The vet returns home from Vietnam, broke, bedraggled, traumatized, disillusioned. He’s left a lot of friends behind. They greet him warmly; “what’s happening, brother?” they shout, inviting him to shit, trying to strike up a conversation about football. He’ll have none of it. How could they know what he’s been through? Their chatter dissipates into howls and barks. The vet looks around at what he’s supposedly been fighting for: institutionalized racism, violence, misery, poverty, environmental devastation. Who could think about football?
So begins Marvin Gaye’s What’s Going On, one of the bleakest and most affecting of the ‘70s protest-soul classics, a record on which hope for the future is always, always superseded by the harsh truths of the present. If you’re looking for solutions, you won’t find them here. Gaye seems to think God and love will save us, but it’s dubious whether even he believes those have a chance in hell. “Who really cares, to save a world in despair?” he thinks out loud on “Save the Children,” fumbling for answers. He comes up with one. “Let’s… let’s save the children.” But his words taper off uncertainly, even as the hopeful part of his brain belts to the heavens behind him, screaming “save the babies!” as if he can help them through song. The contrast between the apparent conviction of his message and the disinterest with which he delivers it is disturbing.
Whenever the vet finds an answer, it slips between his fingers. “Love your mother, she bore you,” he cries on “Save the Children.” “Love your father, he works for you. Love your sister, she’s good to you. Love your brother…” And he can’t think of a reason. It was his “brother” that sent him to kill and be killed for nothing. He wants to feel love. He wants to talk about who will win the pennant. But he can’t find it in him. He ignores his friends’ greetings, burrows into his own head, and by “Flyin’ High (In The Friendly Sky)” – one of the most unsettlingly vacant songs about self-medication ever written – he’s found solace the only place he can, deep in drugs.

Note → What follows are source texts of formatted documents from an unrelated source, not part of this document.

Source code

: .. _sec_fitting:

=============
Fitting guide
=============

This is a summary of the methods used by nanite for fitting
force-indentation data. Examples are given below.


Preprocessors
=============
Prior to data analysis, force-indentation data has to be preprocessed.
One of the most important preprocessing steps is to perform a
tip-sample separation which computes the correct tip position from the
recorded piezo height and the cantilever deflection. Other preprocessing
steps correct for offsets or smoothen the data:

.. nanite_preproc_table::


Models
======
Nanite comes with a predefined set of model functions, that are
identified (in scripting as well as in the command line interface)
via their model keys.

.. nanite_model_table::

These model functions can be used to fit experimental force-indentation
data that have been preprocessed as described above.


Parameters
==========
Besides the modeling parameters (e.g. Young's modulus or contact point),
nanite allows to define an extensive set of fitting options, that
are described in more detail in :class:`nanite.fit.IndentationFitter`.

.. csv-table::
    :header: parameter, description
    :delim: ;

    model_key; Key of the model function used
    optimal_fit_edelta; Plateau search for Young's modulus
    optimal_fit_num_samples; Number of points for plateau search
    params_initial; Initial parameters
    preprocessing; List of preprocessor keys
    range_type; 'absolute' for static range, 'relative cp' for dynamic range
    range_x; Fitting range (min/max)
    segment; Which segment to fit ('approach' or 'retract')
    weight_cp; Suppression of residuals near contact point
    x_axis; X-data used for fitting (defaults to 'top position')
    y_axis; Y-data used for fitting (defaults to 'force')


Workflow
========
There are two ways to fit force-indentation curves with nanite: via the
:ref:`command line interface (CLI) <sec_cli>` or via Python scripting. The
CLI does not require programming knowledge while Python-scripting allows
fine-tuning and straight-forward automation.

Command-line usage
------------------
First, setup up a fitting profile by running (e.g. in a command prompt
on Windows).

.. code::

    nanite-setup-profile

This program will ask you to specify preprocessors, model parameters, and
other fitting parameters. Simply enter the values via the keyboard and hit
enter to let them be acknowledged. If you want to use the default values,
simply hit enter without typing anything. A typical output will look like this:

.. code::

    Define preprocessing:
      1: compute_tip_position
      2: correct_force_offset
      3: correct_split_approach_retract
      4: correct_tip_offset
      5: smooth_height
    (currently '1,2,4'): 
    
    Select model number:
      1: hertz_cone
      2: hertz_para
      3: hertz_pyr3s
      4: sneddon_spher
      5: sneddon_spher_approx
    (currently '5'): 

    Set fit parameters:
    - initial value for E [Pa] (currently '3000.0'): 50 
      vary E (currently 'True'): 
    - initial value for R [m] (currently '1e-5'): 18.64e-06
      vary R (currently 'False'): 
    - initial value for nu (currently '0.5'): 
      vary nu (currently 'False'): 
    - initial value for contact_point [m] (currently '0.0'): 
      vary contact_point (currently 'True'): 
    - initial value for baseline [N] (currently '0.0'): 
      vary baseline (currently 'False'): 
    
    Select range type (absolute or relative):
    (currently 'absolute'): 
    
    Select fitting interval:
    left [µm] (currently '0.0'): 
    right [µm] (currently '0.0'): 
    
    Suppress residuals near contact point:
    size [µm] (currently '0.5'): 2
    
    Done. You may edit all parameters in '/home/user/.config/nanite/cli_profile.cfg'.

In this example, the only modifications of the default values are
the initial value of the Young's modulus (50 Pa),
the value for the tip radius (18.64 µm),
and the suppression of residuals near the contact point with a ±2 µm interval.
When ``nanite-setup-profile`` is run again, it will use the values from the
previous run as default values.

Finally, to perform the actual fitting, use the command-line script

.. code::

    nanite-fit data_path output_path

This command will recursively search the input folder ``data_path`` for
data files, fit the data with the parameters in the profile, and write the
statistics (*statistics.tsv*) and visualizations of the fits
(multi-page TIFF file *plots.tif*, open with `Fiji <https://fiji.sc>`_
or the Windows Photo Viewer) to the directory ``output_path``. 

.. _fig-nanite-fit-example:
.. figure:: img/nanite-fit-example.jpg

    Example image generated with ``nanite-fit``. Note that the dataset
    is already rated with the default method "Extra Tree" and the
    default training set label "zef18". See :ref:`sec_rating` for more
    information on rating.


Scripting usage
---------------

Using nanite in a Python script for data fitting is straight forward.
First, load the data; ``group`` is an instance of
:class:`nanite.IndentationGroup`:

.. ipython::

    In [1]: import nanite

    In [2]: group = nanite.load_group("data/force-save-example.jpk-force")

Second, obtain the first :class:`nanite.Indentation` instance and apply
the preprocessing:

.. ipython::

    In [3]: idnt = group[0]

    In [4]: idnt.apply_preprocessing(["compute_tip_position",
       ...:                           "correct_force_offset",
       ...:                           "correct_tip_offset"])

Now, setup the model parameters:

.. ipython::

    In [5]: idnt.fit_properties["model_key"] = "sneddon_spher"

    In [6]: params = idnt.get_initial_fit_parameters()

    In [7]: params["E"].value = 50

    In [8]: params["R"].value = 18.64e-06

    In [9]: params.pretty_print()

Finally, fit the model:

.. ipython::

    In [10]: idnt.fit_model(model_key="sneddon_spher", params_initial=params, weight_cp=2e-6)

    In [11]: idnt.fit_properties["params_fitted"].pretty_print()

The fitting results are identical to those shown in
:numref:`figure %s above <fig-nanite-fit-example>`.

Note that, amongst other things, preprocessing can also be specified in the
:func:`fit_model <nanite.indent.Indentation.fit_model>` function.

On “God is Love” he looks to heaven for a solution. All we have to do is give each other love, he ruminates. “I know—” he cries, at last. Then the song suddenly switches into “Mercy Mercy Me,” which surveys the environmental death of the planet. The transition is awkward, the seam between the takes is obvious, and yet it’s no accident; it’s a ten-zillion-light-year vertical drop from heaven to earth. He can dream about a divine power saving us all, but will it come before the skies are burnt and the seas are dead and the last of us perishes?
Marvin Gaye did not serve. His brother Frankie did, and their conversations often ended with them consoling each other in tears. It might seem suspect for a rich, successful songwriter to spin the experiences of the less fortunate into “art.” But the Vietnam story is only a small part of What’s Going On – it’s really only alluded to on “What’s Happening Brother” – and the emptiness and powerlessness Gaye chronicles here could have been felt by anyone watching the dream of the ’60s fail. Who hasn’t felt powerless in the face of overwhelming horror?
The stories here aren’t all Gaye’s either; though this is a record as synonymous with auteurism as Sgt. Pepper or Pet Sounds, the singer only wrote about half of it. The title track was conceived by Four Top Obie Benson after witnessing cops crack down on demonstrators, then written by Motown staff songwriter Al Cleveland and embellished by Gaye. The references to football surely allude to Gaye’s impulsive decision to try out for the Detroit Lions, spurred by depression and disillusionment with his role as a Motown pawn. It was only when Gaye demanded his boss Berry Gordy release the title track, threatening to leave Motown if he didn’t comply, that he was able to find the full creative freedom he desired. The single sold millions, and Gaye began one of the most impressive hot streaks in pop music history with complete control of his product.
What’s Going On enjoys a stature within soul equivalent to what Sgt. Pepper enjoys in rock, Illmatic in rap, Kind of Blue in jazz. Yet it’s rarely cited as an influence these days and was all but eliminated from the hipster canon when Pitchfork slapped it with a 9.5 – a tremendous rating by most standards, to be sure, but not the obligatory 10 works as towering as this tend to command. “Though he was certainly aware of the Detroit race riot that left 43 people dead in 1967, he viewed the sad display on TV from his cushy home on the outskirts of town,” Ryan Dombal wrote. True, Gaye was no activist. He had no answers, and he offers none here – at least none he seems to believe in. But what he felt was real, and that’s what we hear here.